### [Document extract]

%%

That wraps up this part’s coverage of the key mapping technique. It was just a brief overview. Next time, we’ll cover how to get the most out of your key mapping tables, including how to structure complex joins for various query filters against the many-to-many keys.

Conclusion

In this first part of the series, I’ve tried to thoroughly explain four common approaches for managing many-to-many relationships. Each approach has it’s distinct benefits and drawbacks, and I’ve tried to represent those aspects clearly and fairly. Please use the comments section below to let me know if you think I skimmed over certain methods or aspects, or didn’t give enough weight to one or the other. Also, feel free to point out any methods I may have left out completely; I’m always looking to round out my material in a balanced and thoughful way, and welcome any constructive criticism!

In the second part of the series, I’ll be examining ways we can use stored procedures, views, and the INFORMATION_SCHEMA in MySQL 5 to construct an easy management system for key mapping tables, and I’ll present some more advanced SQL that enables you to have full control in querying across these key mapping tables, allowing you to drill down accurately into the wealth of information stored there. We’ll also explore methods of increasing the performance of key mapping tables through the use of alternate indexes.

%%

### [Information shown]
%%

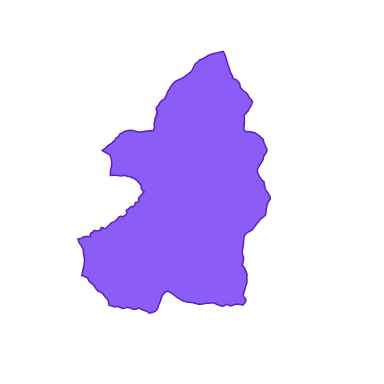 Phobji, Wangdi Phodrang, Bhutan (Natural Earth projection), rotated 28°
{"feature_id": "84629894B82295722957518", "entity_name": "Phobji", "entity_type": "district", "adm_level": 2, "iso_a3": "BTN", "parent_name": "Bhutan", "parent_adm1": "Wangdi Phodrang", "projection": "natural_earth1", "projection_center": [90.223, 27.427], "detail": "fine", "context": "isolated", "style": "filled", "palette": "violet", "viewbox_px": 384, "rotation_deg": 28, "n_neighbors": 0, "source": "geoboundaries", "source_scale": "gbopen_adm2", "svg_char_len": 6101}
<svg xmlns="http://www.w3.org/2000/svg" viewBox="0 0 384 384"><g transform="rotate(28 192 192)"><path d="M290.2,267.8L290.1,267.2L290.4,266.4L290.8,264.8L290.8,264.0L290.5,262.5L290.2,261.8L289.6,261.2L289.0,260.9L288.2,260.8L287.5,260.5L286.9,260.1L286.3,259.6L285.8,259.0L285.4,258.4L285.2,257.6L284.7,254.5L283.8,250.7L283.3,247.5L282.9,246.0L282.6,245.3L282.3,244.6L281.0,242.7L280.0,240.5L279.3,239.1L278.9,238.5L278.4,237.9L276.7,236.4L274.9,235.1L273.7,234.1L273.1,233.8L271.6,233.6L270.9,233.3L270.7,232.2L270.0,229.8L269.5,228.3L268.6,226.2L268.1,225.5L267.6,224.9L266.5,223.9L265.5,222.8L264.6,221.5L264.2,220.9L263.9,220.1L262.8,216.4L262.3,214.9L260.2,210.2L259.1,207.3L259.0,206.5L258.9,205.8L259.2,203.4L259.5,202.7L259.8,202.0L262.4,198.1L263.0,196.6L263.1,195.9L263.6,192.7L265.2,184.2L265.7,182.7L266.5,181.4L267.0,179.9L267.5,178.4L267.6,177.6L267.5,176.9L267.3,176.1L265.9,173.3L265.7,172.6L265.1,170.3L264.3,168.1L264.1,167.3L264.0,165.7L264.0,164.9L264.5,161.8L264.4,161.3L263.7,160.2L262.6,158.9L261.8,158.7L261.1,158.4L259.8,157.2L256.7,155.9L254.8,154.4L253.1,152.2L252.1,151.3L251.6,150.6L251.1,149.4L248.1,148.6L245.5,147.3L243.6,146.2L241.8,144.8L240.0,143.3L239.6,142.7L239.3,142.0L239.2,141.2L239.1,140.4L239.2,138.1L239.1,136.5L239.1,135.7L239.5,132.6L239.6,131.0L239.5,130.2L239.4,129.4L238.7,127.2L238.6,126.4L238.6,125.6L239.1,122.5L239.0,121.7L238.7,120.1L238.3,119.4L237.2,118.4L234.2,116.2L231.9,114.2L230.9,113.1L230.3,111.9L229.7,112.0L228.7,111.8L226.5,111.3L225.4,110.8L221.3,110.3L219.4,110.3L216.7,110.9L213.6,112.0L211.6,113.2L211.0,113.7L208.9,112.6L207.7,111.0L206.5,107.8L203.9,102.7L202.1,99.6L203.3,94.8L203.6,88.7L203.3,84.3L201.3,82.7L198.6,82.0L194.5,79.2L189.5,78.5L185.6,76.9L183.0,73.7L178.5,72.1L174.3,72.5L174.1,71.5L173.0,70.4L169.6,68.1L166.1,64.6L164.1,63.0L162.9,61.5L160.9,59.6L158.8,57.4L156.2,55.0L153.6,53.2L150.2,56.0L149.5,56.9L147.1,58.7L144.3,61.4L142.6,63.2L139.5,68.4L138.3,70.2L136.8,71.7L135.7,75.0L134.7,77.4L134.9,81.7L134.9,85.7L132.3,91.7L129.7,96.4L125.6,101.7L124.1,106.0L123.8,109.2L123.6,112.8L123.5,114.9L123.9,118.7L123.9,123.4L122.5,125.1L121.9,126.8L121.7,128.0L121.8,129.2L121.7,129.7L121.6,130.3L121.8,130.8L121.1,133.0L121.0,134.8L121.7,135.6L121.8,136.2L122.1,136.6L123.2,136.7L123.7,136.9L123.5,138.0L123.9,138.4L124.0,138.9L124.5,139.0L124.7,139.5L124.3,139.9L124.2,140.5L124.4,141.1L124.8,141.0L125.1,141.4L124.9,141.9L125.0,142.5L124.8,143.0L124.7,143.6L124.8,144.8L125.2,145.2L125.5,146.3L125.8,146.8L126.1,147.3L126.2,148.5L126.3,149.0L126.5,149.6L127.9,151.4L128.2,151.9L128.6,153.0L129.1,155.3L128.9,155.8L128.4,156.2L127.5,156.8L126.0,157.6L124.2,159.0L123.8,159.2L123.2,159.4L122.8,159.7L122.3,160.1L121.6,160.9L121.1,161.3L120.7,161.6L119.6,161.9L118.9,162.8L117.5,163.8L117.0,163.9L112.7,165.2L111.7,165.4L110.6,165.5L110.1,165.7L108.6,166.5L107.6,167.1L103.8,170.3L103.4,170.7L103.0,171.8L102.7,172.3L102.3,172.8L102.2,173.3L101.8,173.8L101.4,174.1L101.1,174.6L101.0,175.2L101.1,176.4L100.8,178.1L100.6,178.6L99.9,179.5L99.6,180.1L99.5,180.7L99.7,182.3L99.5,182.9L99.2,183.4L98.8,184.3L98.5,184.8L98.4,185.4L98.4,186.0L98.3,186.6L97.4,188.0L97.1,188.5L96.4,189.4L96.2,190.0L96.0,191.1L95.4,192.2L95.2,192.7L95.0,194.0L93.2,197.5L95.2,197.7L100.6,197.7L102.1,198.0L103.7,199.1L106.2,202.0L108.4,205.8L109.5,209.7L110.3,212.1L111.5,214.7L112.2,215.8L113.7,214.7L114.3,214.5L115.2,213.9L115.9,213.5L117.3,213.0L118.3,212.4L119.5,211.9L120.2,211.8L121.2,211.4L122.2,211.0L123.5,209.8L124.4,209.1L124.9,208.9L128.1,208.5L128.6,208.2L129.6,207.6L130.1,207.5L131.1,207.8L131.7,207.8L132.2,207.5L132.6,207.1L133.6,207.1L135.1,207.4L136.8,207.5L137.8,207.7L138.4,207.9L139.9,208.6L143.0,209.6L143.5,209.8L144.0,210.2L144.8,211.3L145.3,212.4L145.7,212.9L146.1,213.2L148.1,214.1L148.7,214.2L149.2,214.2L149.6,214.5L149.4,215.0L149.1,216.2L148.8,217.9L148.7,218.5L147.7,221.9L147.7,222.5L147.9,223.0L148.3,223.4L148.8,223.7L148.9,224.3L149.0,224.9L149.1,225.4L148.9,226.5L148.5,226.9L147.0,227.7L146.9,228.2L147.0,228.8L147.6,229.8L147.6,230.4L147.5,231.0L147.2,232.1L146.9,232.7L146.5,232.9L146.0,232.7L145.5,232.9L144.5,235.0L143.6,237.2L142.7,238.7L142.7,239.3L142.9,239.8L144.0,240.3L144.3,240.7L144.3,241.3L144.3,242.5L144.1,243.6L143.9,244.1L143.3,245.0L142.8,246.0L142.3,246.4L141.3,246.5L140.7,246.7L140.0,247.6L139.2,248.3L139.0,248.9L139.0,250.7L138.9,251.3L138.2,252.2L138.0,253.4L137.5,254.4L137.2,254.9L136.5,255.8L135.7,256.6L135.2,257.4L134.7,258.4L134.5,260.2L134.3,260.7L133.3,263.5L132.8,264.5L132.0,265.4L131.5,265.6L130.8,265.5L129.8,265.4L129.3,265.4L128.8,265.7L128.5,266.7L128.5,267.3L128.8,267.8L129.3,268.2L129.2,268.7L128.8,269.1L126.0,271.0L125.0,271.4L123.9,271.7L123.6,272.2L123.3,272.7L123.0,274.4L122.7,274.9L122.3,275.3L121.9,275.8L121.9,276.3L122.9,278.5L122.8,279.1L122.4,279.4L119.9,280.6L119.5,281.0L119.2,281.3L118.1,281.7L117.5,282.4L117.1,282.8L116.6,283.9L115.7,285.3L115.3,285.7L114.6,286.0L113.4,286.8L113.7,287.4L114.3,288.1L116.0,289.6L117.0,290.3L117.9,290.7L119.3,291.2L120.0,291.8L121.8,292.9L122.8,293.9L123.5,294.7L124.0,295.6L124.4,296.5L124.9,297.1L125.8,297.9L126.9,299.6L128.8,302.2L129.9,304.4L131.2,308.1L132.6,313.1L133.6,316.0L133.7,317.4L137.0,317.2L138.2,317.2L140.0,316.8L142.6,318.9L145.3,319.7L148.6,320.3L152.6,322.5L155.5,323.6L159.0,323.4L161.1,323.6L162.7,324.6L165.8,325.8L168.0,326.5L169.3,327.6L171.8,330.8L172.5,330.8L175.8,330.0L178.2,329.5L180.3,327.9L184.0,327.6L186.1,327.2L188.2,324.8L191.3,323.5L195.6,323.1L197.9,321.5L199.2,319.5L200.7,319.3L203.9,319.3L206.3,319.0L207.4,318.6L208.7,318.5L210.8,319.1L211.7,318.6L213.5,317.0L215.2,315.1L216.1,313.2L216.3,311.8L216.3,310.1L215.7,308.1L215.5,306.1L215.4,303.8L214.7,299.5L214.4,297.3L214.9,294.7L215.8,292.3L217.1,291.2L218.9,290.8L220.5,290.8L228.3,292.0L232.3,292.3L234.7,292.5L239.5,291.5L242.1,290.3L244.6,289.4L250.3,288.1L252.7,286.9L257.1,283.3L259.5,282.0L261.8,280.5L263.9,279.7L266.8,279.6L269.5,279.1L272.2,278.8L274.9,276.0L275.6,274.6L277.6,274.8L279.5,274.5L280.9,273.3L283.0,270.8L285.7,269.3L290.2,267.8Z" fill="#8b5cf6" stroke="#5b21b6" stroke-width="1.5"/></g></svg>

%%

### [What the exercise asks]
Continue the article on managing many-to-many relationships in MySQL, starting after its last sentence.

### [Final result]
I’ll also be covering some benchmarks I’ll construct this coming week which show the relative performance and scalability of these methods, as well as the storage needs of each. Hopefully, that part of the article series will give some qualitative numbers for those looking for that kind of thing! ;) Till then, Cheers.

  • http://rpbouman.blogspot.com Roland Bouman

    Nice one Jay, I enjoyed it very much.

    I just have some comments, hope to see your thoughts on that.

    On many to many relationships, you say that:

    “There’s no way for us to visually represent the association between the two entities without using a third entity, which stores the mapping of the relationship between the Auto entity and the AutoFeature entity.”

    We’ll, I know that you know that there actually is such a method: just a relationship with crowfeet on both relationship ends. This diagram technique is often used in devising the conceptual model, before the data model is designed.

    Now, in most RDBMS’s you’d implement a many to many relationship using the intersection table approach, but what I find so striking about MySQL is that you *CAN* create _a_ _foreign_ _key_ _that_ _has_ _a_ *NON-UNIQUE* _parent_ _key_! It’s not that explicit, but you can find it in the MySQL reference manual:
    http://dev.mysql.com/doc/mysql/en/innodb-foreign-key-constraints.html
    Effectively, this allows for a relational many to many relationship implementation without an intersection table!
    This is what i mean:

    create table A(
    id int unsigned not null auto_increment
    , name varchar(30) not null
    , constraint pk_A primary key(
    id
    )
    , index i_A (
    name
    )
    )
    engine=innodb
    ;

    create table B(
    id int unsigned not null auto_increment
    , a_name varchar(30) not null
    , constraint pk_b primary key(
    id
    )
    , constraint fk_b_a foreign key (
    a_name
    ) references a (
    name
    )
    )
    engine=innodb
    ;

    As you can see, a non unique index in table A is used as parent for a foreign key in table B.

    Now, I posted a question on the MySQL forums (http://forums.mysql.com/read.php?20,47619,47619#msg-47619) to see if anyone has ever used this, but alas, I did not get a conclusive response. (the post contains some more details).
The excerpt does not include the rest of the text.